One of OpenUEM's strongest features is its native integration with platform-specific package managers. Deploy software from the web console using Winget on Windows, Flatpak/FlatHub on Linux, and Homebrew on macOS. No need for custom packaging or separate deployment tools.

Key Features

  • Hardware and software inventory — Model, memory, disks, printers, network adapters, installed software
  • Remote assistance — VNC, RDP (Gnome/Wayland), and RustDesk integration with TLS encryption
  • Configuration profiles — Automated tasks per OS: packages, registry keys, local users/groups, scripts, MSI packages
  • Windows Update monitoring — Track update status and browse update history
  • Security monitoring — Antivirus status, BitLocker encryption, pending security updates
  • SFTP file management — Browse, download, and upload files to managed endpoints
  • Wake-on-LAN — Remote power-on and scheduled power management
  • Multi-tenancy — Multiple organizations and sites under one installation
  • Identity Provider support — Authelia, Authentik, Keycloak, Zitadel
  • Report generation — PDF and CSV exports for agents, computers, security, and software views

Architecture

OpenUEM is built entirely in Go and follows a modular architecture:

  • Agents — Lightweight processes installed on endpoints that gather system information
  • Agent Workers — Process agent reports and store data in PostgreSQL
  • Console — Web UI built with Echo, HTMX, and Franken UI
  • NATS Server — Message broker for communication between all components
  • Cert-Manager — Built-in Certificate Authority for mutual TLS
  • OCSP Responder — Certificate validation service

Components can run on a single machine or be distributed across multiple servers. Deployment options include native packages (Windows installer, .deb, .rpm) and Docker with docker-compose.

Active Development

OpenUEM is under active development with regular releases. The roadmap includes APT/DNF repository management, Kopia backup integration, VPN support (NetBird, WireGuard, OpenVPN), Android MDM, and Kubernetes deployment via Helm Charts.
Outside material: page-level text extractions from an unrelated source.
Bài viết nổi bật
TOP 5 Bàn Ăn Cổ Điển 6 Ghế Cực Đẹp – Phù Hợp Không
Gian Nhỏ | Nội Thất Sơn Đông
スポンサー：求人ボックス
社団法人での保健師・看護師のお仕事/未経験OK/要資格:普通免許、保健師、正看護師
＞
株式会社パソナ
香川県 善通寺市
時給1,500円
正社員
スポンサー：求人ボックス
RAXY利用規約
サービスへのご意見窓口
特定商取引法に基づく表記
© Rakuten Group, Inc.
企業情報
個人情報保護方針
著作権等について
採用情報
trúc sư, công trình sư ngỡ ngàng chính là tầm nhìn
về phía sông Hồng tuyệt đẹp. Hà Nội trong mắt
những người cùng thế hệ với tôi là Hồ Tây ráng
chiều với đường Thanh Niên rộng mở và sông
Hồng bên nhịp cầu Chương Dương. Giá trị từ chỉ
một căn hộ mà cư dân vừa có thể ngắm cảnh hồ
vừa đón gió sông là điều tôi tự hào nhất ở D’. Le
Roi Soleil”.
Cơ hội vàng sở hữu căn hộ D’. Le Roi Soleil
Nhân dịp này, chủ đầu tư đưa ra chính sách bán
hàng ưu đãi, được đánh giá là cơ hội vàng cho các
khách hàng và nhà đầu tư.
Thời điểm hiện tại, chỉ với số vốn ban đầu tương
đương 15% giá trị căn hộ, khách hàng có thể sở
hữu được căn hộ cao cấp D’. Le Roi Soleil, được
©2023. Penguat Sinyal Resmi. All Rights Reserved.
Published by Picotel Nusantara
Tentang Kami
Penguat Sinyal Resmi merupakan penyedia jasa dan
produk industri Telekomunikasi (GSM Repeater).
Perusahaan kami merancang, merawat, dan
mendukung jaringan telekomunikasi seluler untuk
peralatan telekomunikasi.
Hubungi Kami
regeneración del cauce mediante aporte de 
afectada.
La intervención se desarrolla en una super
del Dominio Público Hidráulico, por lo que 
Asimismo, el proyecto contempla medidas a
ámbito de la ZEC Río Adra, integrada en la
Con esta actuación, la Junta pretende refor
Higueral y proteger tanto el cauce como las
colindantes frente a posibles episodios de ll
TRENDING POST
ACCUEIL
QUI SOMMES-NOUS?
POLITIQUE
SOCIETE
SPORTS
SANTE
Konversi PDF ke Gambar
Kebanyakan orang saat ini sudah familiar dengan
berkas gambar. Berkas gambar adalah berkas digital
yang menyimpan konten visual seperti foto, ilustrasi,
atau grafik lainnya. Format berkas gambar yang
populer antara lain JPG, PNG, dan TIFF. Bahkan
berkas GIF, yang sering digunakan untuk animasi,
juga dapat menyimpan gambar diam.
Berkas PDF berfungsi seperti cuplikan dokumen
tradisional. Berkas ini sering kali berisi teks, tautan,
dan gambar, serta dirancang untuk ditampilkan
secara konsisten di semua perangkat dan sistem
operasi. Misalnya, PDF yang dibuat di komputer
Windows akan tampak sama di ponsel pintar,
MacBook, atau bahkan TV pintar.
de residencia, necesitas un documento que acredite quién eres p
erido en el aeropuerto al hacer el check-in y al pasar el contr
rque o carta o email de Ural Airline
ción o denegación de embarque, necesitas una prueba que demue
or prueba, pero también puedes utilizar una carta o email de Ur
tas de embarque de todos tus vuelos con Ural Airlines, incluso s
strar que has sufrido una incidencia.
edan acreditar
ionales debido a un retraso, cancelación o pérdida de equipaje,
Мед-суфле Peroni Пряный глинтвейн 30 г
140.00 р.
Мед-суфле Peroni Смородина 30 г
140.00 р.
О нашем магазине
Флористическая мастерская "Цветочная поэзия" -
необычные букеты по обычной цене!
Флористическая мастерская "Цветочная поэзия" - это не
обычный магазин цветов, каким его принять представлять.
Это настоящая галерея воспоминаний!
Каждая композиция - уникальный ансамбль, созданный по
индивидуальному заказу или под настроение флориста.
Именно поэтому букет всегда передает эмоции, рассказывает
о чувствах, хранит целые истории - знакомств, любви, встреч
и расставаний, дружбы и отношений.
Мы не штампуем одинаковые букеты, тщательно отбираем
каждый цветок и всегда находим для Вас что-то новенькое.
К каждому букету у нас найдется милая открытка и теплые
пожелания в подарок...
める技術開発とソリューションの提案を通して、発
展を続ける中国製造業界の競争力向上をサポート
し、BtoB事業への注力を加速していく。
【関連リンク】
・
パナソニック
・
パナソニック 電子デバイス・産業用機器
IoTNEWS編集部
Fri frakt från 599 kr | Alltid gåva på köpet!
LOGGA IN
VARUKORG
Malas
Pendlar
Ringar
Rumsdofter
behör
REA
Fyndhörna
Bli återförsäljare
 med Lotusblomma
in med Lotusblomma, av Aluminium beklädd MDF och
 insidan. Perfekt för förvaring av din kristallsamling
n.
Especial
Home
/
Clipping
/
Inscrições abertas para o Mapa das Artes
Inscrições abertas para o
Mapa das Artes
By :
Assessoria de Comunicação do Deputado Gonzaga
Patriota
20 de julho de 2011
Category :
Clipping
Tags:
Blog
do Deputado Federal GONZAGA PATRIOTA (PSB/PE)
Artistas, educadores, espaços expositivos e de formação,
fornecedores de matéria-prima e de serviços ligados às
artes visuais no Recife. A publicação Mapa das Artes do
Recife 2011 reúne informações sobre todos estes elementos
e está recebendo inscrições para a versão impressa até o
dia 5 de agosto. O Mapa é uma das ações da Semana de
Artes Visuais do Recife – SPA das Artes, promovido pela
The project has an active community on Discord and the full source code is available on GitHub.

Getting Started

The fastest way to try OpenUEM is via Docker. The documentation provides step-by-step guides for all deployment methods. Installation requires PostgreSQL and the NATS message broker, both of which can be deployed alongside OpenUEM using the provided docker-compose files.